Strangely, it is at times like this, when 70% of my focus is on work.
I reconnected with Dima. Our relationship is more confusing than ever.

He would call me and share his day. But rarely initiate to meet.
Even if we do, he would pushed me away at the end of the day like Alexey does.

I also see another side of him (perhaps because he's on the spectrum) that made him very beautiful.
He plays the piano for me and held me just like Alexey does. Gentle. Emotionally connected.
It made me questioned my thinking and the more I do the more attached I got to him.
I do not know if he feels the same.

Eventually we stopped talking again. Third time now.
This on and off scenario kinda puts me off (it reminds me of my old toxic college relationships - but without arguments, without knowing what went wrong). I was triggered in all ways. Scared.
And I looked for Joshua on a late night in HEI.

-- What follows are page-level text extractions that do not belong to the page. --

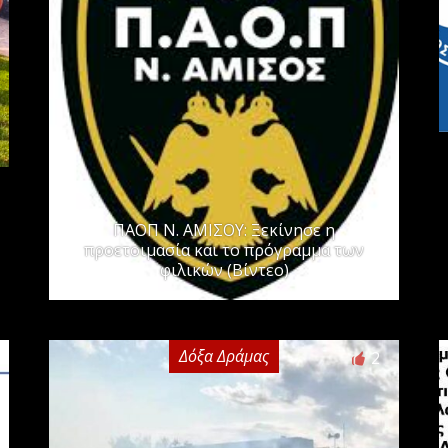
ΠΑΟΠ Ν. ΑΜΙΣΟΥ: Ξεκίνησε η
προετοιμασία και το πρόγραμμα των
φιλικών (Βίντεο)
Δόξα Δράμας
2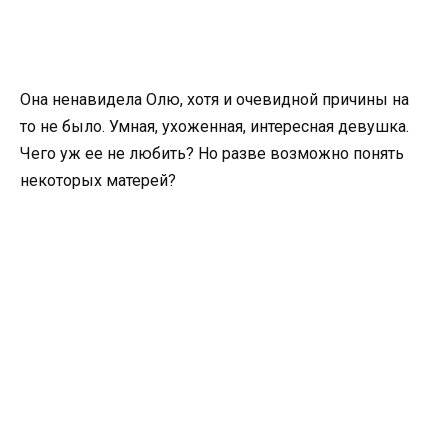
Она ненавидела Олю, хотя и очевидной причины на
то не было. Умная, ухоженная, интересная девушка.
Чего уж ее не любить? Но разве возможно понять
некоторых матерей?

About a month later, we reconnected after bumping into each other at Tanjong Pagar MRT station.
As usual, Dima would ask me if I'd like to grab coffee. I said turned down his offer - knowing what it would potentially lead to. And it would make me upset. 

I couldn't stop thinking about it on the cruise though - whether or not to cut this person off my life. Somehow I just couldn't, because he's so different. And it's definitely not because that I am addicted to him or couldn't live without him. Part of me hopes that things would work out with him; the other half (the rationale mind) told myself to stop daydreaming. 

I care for Dima, but he sometimes doesn't get me. And couldn't handle my emotional needs.
He needs to be free and couldn't tied down. That itself is enough to trigger me as it means that he wouldn't be available for me when I need company. Call it selfish - it's just who he is and I have to accept him for who he is. 

Would it be better off to cut him off? Or would it be better to keep him in my life.
Staring at  the blue ocean, I came to realize actually felt happier with him around.
It is challenging, but perhaps I shouldn't overstep my boundaries.


It is an opportunity for me to give it another go, and love him in a different way.
Without fear, without expectations. And at the same time, put myself above everything.
Can  I do it? I don't know. But once that decision was made, I felt librated.

I have finally found a solution for myself.
Because I know that he could hold me like no one else does.

He would listen to me in the form of phone calls. He's genuine. 
The only thing he couldn't do - is committing himself to me.